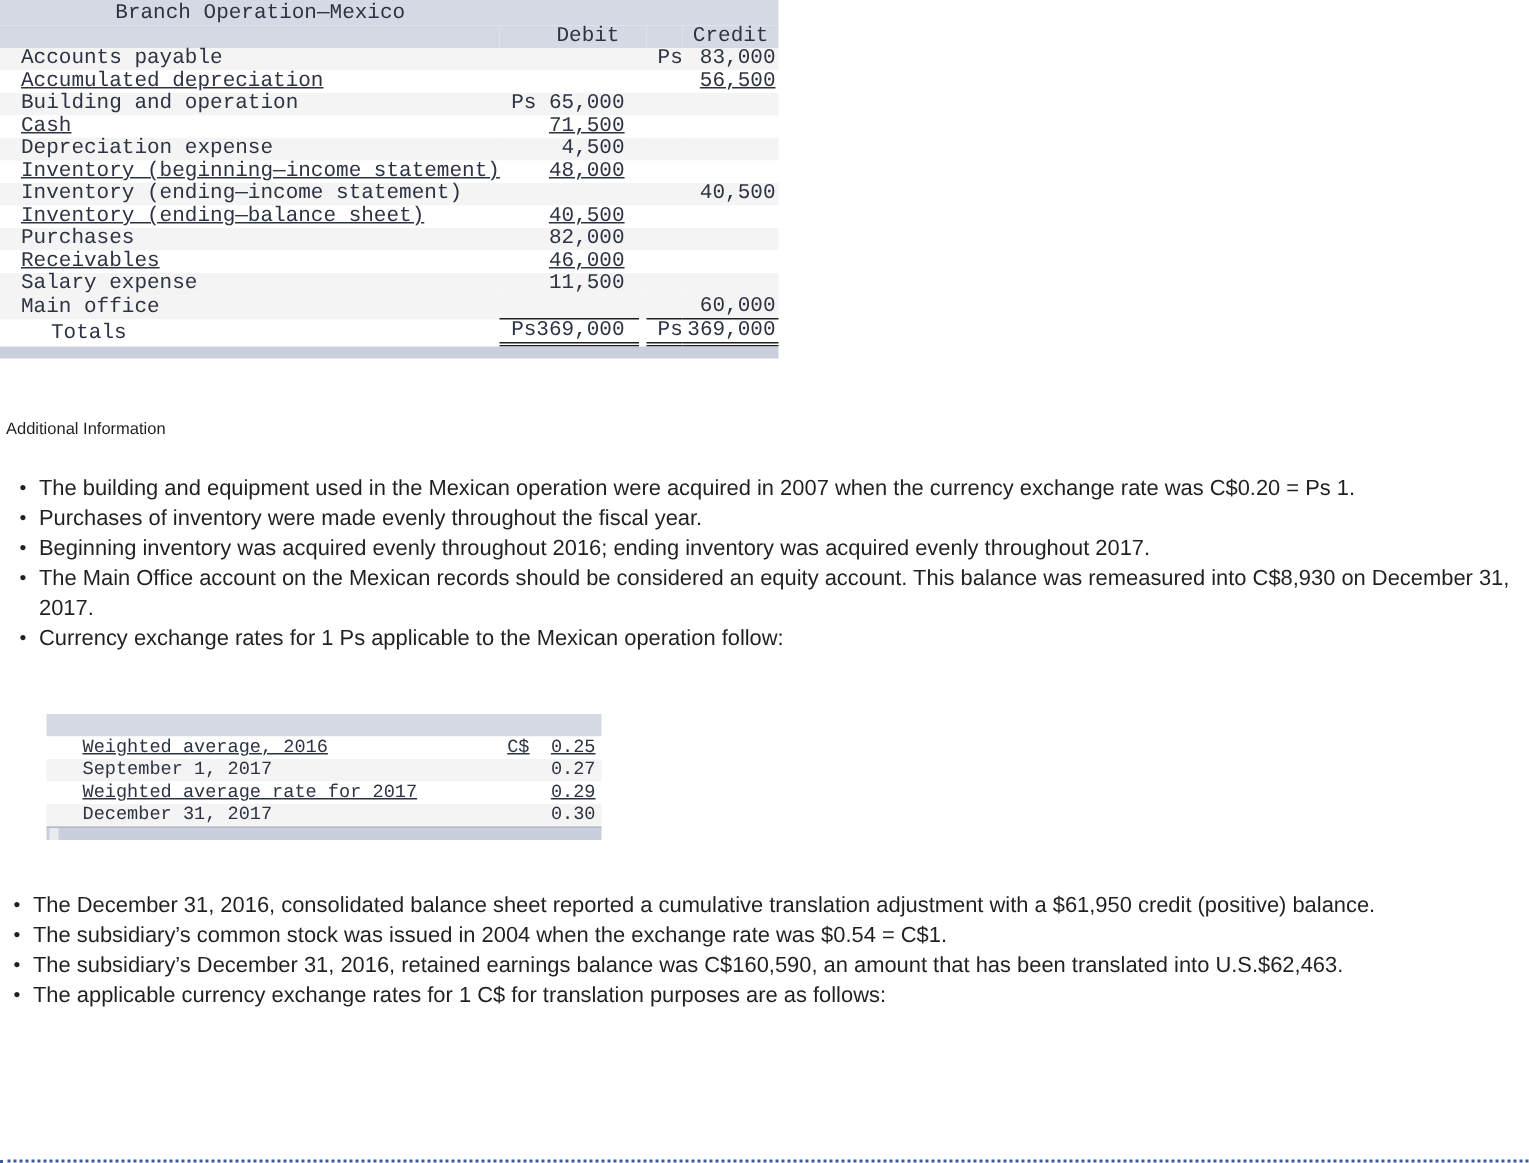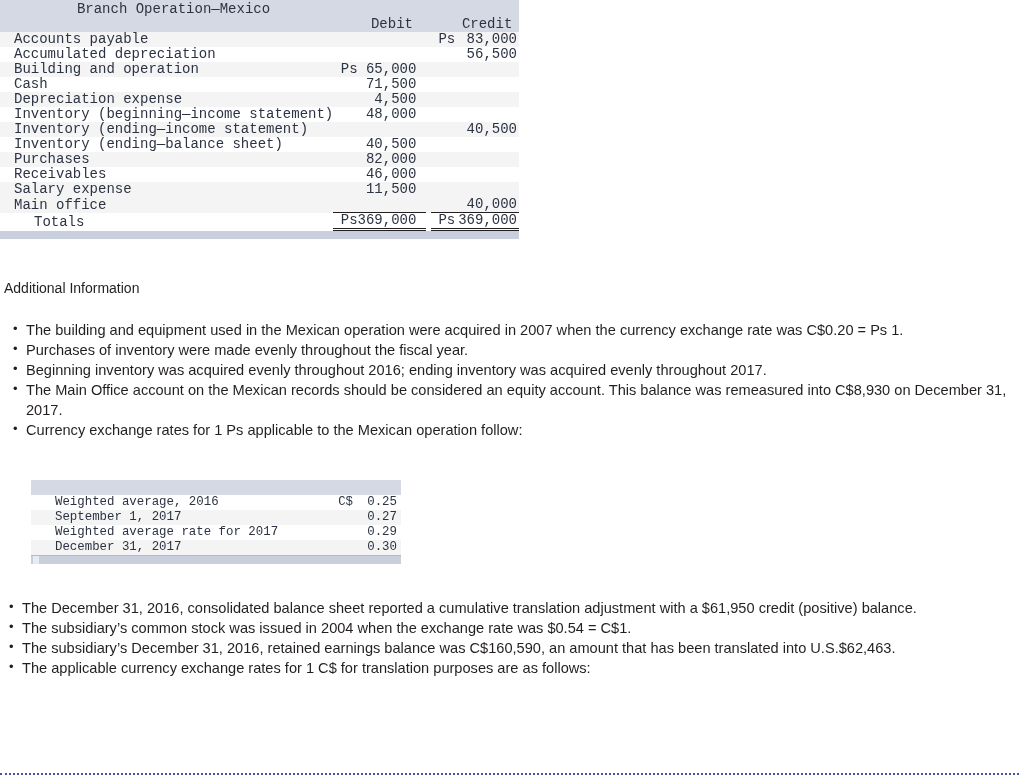--- a/index.html
+++ b/index.html
@@ -48,41 +48,41 @@
   .tb .c-gap   { width: 8px; }
   .tb .c-ccur  { width: 30px;  text-align: right; }
   .tb .c-cval  { width: 66px;  text-align: right; padding-right: 2px;}
 
   .tb .hdr-row2 .c-dval,
   .tb .hdr-row2 .c-cval { text-align: center; padding-right: 0; }
   .tb .hdr-row2 .c-dcur,
   .tb .hdr-row2 .c-ccur { }
 
   .row-alt td { background: #f4f4f4; }
-  .row-plain td { background: #ffffff; }
+  .row-plain td { background: #ffffff; text-decoration: underline; }
   .data-row td { height: 15px; }
 
   .rule-top .c-dval, .rule-top .c-dcur,
   .rule-top .c-ccur, .rule-top .c-cval { border-top: 1px solid #231f20; }
 
   .totals-row td { height: 17px; background:#ffffff; }
   .totals-row .c-lab { padding-left: 34px; }
   .totals-row .c-dcur, .totals-row .c-dval,
   .totals-row .c-ccur, .totals-row .c-cval {
     border-bottom: 3px double #231f20;
   }
   .tb-foot {
     width: 519px;
     height: 8px;
     background: #c9cfdd;
   }
 
   
   .section-title {
-    font-size: 14px;
+    font-size: 11px;
     color: #231f20;
     margin: 0;
     padding: 0;
   }
   ul.bullets {
     list-style: none;
     margin: 0;
     padding: 0;
   }
   ul.bullets li {
@@ -245,21 +245,21 @@
         <td class="c-gap"></td>
         <td class="c-ccur"></td>
         <td class="c-cval"></td>
       </tr>
       <tr class="data-row row-alt">
         <td class="c-lab">Main office</td>
         <td class="c-dcur"></td>
         <td class="c-dval"></td>
         <td class="c-gap"></td>
         <td class="c-ccur"></td>
-        <td class="c-cval">40,000</td>
+        <td class="c-cval">60,000</td>
       </tr>
 
       <tr class="totals-row rule-top">
         <td class="c-lab">Totals</td>
         <td class="c-dcur">Ps</td>
         <td class="c-dval">369,000</td>
         <td class="c-gap"></td>
         <td class="c-ccur">Ps</td>
         <td class="c-cval">369,000</td>
       </tr>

● **WHAT THE TASK ASKS**
Scan the entries above for the string "text" and copy each line that contains it.

● **SOLUTION TO THIS TASK**
   .tb .c-ccur  { width: 30px;  text-align: right; }
   .tb .c-cval  { width: 66px;  text-align: right; padding-right: 2px;}
   .tb .hdr-row2 .c-cval { text-align: center; padding-right: 0; }
+  .row-plain td { background: #ffffff; text-decoration: underline; }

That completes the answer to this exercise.